Kampagne #Doppelpass in Deutschland

Chile ist kein Sonderfall. Denn weltweit gibt es bislang nur wenige offenhomosexuelle Profisportler. Selbst in Ländern mit höherer gesellschaftlicher Akzeptanz für sexuelle Vielfalt, wie Spanien oder Deutschland, wagt es kaum ein Athlet, aus diesem Grund an die Öffentlichkeit zu gehen. Ängste, die offensichtlich begründet sind: Laut einer europaweiten Studie von Forschern der Universität Köln zeigt sich die gesellschaftliche Ausgrenzung in Form von herabsetzenden Äußerungen und Benachteiligungen.

Hobbykicker Näßler: "Sei keine Schwuchtel"Bild: Weigangphotography

In Deutschland startete Benjamin Näßler, amtierender "Mr. Gay Germany", vor einigen Monaten die Kampagne #Doppelpass zur Bekämpfung von Homophobie und Transphobie im Sport. "Ich war in einer Sportmannschaft und weiß, wie schwer es ist, wenn man 17 Jahre alt ist", sagt Hobbykicker Näßler. "Bemerkungen wie 'sei keine Schwuchtel' oder 'was für ein schwuler Pass' prägen sich in die Psyche eines jungen Menschen ein."

Trans-Frau im Profifußball

Juan Pablo Morino, Sportsekretär des argentinischen LGBT-Verbandes, befasst sich vor allem mit dem Thema Ma­chis­mo im Sport, der insbesondere im Fußball noch weit verbreitet ist. Im Fußball sei es die Standardbeleidigung, einen Spieler als "Mädchen" oder "Tunte" zu verhöhnen. Dies gelte nicht nur für den Umgang im Team, sondern auch für die Rufe der Fans von der Tribüne.

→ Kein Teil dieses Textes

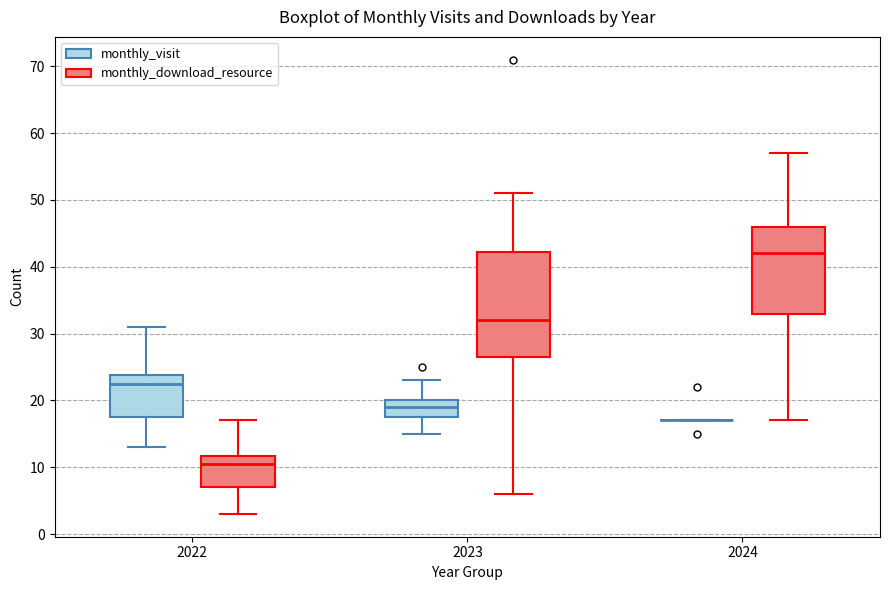

Reading left to right, transcribe this box plot: for each box, give where its median line is, the range the box spans, and where its two whiskers end, as read against the y-axis. The values are not printed on the chart, so give them approximately, as read against the axis.

2022 (monthly_visit): median 23, box 18 to 24, whiskers 13 to 31
2022 (monthly_download_resource): median 11, box 7 to 12, whiskers 3 to 17
2023 (monthly_visit): median 19, box 18 to 20, whiskers 15 to 23
2023 (monthly_download_resource): median 32, box 27 to 42, whiskers 6 to 51
2024 (monthly_visit): box collapsed to a line at 17, whiskers 17 to 17
2024 (monthly_download_resource): median 42, box 33 to 46, whiskers 17 to 57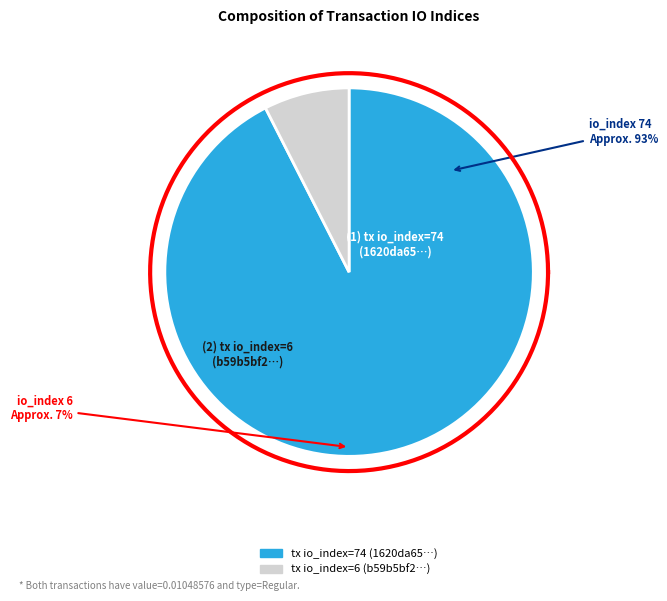

Combined, do tx index 6 and tx index 74 account for over 50%?

Yes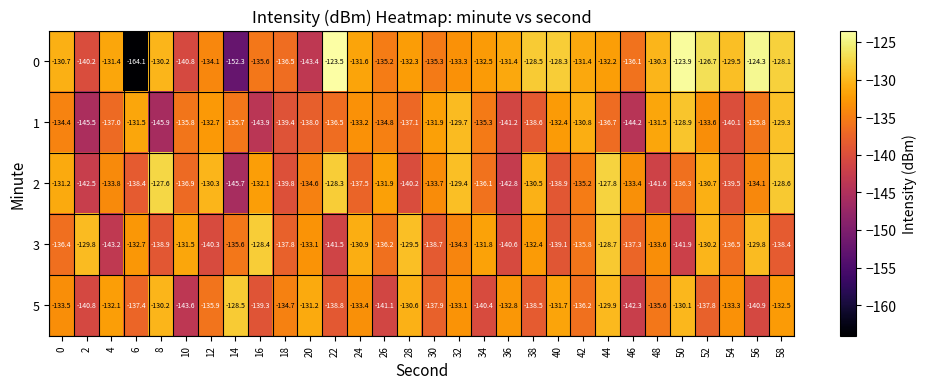

Is the value of 1 at 8 greater than the value of 0 at 52?

No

Doch es gibt auch einen Wandel zu verzeichnen. Mara Gómez ist seit Kurzem die erste Trans-Spielerin im Kader einer argentinischen Erstliga-Mannschaft. Ebenfalls in Argentinien machte der Basketball-Profi Sebastián Vega im vergangenen März seine Homosexualität öffentlich.

"In der mexikanischen Liga gibt es mehrere Schwule. Wir wissen es, aber sie können sich nicht outen", sagt Ivan Lara vom nationalen LGBT-Sportverband Mexikos. Er betont, wie wichtig es sei, dass die Vereine ihre Fans erziehen, "denn schließlich sind sie Unternehmen mit einer sozialen Verantwortung.

Mit Bildung, Aufklärung und politischen Maßnahmen, darin sind sich die Befragten einig, werden eines Tages die Türen des Profisports für LGBT-Menschen offen stehen. Eines Tages werde ein Coming-out keinen Nachrichtenwert mehr haben. "Sport ist ein Menschenrecht, sagt die UNESCO", macht der mexikanische Aktivist Lara deutlich. "Wir fordern dieses Recht auch für unsere Community."